4. He is telling investors they matter.
Whether it’s a start-up raising venture capital or a publicly-traded company accountable to its investors, shareholders matter.
One of the amazing leadership aspects of Dorsey’s gesture is that his block of options is not dilutive to current shareholders. In other words, Dorsey’s stake in the company was already publicly disclosed, so the amount of his options grant was already factored into the stock purchase decision of existing shareholders who had already bought the stock.
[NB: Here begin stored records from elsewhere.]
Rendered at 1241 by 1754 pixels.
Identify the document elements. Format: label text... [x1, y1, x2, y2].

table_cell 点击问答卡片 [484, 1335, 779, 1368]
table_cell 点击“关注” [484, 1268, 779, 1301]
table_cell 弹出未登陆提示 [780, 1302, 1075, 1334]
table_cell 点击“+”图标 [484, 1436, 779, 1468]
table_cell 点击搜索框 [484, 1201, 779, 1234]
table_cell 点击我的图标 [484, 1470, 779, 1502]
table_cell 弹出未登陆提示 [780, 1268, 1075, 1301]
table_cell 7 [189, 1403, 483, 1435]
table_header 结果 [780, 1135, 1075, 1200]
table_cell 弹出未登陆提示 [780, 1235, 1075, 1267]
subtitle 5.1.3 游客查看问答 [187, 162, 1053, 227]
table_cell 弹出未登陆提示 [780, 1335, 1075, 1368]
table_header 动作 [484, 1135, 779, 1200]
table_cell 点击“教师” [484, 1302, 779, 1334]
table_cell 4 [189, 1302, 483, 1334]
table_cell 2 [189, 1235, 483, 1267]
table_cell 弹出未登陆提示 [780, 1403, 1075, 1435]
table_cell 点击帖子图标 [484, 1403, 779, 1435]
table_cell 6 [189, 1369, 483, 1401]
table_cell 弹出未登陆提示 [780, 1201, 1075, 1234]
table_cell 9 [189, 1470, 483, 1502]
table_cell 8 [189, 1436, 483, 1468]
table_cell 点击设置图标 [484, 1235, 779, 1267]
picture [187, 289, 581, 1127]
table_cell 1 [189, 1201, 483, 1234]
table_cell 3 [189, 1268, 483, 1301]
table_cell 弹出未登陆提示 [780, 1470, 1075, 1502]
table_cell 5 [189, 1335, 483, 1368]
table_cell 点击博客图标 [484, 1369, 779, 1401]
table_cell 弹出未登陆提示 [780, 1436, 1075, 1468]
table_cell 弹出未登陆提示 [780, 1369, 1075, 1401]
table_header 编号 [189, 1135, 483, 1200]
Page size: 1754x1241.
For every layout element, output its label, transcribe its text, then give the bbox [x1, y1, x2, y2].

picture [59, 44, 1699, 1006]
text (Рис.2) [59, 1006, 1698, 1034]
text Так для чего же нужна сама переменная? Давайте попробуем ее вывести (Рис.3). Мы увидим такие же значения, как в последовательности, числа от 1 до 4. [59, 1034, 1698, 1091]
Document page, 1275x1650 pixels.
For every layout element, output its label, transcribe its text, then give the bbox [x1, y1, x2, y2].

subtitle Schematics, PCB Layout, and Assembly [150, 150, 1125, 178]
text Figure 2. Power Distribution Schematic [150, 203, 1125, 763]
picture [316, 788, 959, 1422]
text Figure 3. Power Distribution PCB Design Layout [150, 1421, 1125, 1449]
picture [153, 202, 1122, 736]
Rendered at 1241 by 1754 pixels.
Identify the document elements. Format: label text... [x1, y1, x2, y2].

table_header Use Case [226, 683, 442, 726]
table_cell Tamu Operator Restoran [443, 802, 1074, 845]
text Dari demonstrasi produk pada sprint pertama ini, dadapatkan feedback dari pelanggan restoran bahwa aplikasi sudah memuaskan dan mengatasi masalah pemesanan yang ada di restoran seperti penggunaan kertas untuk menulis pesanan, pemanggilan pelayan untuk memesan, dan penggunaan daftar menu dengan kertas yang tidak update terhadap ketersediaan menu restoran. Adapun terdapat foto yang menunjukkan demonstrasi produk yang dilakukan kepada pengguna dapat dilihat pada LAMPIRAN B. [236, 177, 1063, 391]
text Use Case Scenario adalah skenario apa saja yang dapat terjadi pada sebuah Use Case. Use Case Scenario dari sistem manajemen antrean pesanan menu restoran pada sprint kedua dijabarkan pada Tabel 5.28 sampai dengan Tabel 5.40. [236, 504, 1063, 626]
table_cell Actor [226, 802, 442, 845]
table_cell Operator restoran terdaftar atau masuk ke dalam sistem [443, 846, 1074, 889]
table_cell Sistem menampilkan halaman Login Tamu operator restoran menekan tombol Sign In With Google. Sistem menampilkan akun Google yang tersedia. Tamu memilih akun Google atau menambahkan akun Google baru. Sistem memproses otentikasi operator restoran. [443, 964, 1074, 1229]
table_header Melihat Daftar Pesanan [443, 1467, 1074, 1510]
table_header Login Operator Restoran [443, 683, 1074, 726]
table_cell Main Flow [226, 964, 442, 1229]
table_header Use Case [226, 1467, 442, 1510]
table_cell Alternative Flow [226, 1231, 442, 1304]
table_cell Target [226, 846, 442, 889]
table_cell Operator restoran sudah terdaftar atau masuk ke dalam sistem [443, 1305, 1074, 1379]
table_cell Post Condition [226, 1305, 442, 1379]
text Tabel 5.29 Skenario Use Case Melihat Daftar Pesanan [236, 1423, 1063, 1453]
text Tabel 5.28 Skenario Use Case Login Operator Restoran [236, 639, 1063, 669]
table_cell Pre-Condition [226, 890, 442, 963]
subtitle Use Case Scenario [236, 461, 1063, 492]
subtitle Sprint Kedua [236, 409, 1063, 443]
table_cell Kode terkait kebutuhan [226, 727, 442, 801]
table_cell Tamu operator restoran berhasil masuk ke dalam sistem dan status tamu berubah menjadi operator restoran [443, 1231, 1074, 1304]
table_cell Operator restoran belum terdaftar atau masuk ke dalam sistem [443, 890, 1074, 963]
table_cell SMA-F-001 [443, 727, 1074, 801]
However, Dorsey could have just as easily had the company issue a new block of six-to-seven million options for employees that would have been dilutive to shareholders. He didn’t do that but instead pulled from his own resources. That’s a remarkable example of shareholder stewardship and leadership.
5. He burnished Twitter’s reputation.
Every leader is responsible for the reputation of the organization. Dorsey’s selfless act has already resulted in a significant amount of positive media coverage and public perception.
Whether intended or not, Dorsey’s $197 million gift to his “tweeps” is a significant deposit in the metaphorical “Bank of Public Goodwill.” That can only benefit him and Twitter in the future should they ever need to make a “withdrawal” from that account due to an unforeseen crisis or issue.
While some may discount or criticize Dorsey’s selfless action claiming he didn’t do enough, the reality is that he didn’t have to do anything for employees. But because he did, he deserves a lot of credit as a visionary leader who cares.
Who knows, he might inspire other leaders and CEOs to follow suit.